(Records contained in a dataset)
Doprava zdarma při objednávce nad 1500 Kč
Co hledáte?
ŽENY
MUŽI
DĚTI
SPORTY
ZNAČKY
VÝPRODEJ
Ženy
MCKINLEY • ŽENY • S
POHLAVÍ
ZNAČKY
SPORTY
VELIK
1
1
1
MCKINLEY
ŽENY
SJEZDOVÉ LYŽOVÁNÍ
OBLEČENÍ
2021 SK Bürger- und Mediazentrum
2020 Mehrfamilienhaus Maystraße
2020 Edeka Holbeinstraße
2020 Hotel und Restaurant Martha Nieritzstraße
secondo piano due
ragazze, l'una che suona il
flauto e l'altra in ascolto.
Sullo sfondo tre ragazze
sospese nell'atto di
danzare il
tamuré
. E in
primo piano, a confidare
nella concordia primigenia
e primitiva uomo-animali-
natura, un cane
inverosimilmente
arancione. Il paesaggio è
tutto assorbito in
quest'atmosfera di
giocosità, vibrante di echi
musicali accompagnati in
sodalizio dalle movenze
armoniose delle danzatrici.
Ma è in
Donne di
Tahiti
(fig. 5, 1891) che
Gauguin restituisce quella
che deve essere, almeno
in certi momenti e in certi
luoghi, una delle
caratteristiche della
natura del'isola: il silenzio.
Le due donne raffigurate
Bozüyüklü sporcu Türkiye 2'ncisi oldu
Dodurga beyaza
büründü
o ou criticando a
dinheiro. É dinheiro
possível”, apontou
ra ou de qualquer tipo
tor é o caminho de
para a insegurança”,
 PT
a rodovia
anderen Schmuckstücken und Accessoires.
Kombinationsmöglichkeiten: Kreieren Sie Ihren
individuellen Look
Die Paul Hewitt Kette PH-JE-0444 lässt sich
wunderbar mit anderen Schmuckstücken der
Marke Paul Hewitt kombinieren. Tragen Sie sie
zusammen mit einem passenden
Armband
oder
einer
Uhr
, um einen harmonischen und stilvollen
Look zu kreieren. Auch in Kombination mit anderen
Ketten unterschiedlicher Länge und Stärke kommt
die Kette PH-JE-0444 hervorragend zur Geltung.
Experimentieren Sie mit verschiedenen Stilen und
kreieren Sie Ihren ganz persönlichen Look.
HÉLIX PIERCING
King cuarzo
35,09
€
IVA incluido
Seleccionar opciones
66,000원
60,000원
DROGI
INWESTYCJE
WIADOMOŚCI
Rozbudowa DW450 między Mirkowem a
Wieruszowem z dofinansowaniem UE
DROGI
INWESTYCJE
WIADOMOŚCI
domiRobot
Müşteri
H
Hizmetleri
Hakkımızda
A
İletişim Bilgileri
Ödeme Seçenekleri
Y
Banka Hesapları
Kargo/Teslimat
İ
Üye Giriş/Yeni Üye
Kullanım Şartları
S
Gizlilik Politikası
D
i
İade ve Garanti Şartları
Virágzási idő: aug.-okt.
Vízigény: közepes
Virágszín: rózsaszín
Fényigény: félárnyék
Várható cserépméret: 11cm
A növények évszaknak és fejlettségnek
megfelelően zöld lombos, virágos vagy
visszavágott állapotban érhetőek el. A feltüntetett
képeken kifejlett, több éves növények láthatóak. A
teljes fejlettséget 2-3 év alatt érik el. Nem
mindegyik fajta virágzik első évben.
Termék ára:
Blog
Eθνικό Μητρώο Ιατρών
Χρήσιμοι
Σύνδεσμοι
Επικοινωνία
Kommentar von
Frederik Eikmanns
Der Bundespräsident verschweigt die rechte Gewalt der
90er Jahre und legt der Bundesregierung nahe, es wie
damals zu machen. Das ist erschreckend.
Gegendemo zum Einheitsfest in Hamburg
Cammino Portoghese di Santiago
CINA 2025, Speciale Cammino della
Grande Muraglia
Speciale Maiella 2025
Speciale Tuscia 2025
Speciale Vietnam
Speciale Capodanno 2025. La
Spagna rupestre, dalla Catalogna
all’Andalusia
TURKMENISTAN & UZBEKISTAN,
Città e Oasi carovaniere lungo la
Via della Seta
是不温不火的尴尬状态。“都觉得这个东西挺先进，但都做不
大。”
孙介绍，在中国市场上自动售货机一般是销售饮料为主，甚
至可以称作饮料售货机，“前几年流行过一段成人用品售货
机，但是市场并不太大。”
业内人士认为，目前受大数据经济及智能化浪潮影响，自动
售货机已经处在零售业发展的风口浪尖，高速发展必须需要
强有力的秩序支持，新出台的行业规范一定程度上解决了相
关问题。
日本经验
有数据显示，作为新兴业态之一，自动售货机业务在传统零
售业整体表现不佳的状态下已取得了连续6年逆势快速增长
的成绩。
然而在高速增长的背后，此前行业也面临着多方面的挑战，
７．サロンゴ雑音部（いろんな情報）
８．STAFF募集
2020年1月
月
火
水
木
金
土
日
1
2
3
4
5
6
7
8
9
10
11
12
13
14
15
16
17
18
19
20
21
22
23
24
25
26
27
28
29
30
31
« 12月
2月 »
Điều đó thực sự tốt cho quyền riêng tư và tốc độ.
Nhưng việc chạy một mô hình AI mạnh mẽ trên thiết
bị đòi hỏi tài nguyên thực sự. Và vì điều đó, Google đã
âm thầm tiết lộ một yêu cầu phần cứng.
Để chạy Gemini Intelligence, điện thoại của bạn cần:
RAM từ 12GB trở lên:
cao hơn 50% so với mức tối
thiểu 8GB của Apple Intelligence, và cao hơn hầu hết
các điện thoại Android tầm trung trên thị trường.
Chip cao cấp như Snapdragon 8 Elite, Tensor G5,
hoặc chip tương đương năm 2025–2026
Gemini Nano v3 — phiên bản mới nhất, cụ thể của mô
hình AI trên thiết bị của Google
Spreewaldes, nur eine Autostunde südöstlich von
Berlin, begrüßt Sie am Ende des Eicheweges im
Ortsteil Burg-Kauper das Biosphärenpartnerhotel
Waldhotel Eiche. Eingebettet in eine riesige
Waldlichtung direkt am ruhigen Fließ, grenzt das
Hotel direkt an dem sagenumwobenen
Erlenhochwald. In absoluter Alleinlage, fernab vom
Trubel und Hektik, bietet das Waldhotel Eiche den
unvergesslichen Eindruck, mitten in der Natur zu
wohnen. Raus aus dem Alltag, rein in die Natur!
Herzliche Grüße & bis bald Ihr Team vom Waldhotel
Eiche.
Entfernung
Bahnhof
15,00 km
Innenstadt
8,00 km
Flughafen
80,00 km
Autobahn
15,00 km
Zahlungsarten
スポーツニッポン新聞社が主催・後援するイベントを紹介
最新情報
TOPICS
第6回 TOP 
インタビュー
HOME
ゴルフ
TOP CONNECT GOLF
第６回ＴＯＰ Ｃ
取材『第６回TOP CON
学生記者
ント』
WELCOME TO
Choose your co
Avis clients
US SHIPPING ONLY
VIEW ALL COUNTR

- [Work instruction] Taking the entries above, write out exactly the lines starting with the line containing "Eθνικό Μητρώο Ιατρών" and going on through the line containing "damals zu machen. Das ist erschreckend.", both included, and nothing else.

- [Exercise solution]
Eθνικό Μητρώο Ιατρών
Χρήσιμοι
Σύνδεσμοι
Επικοινωνία
Kommentar von
Frederik Eikmanns
Der Bundespräsident verschweigt die rechte Gewalt der
90er Jahre und legt der Bundesregierung nahe, es wie
damals zu machen. Das ist erschreckend.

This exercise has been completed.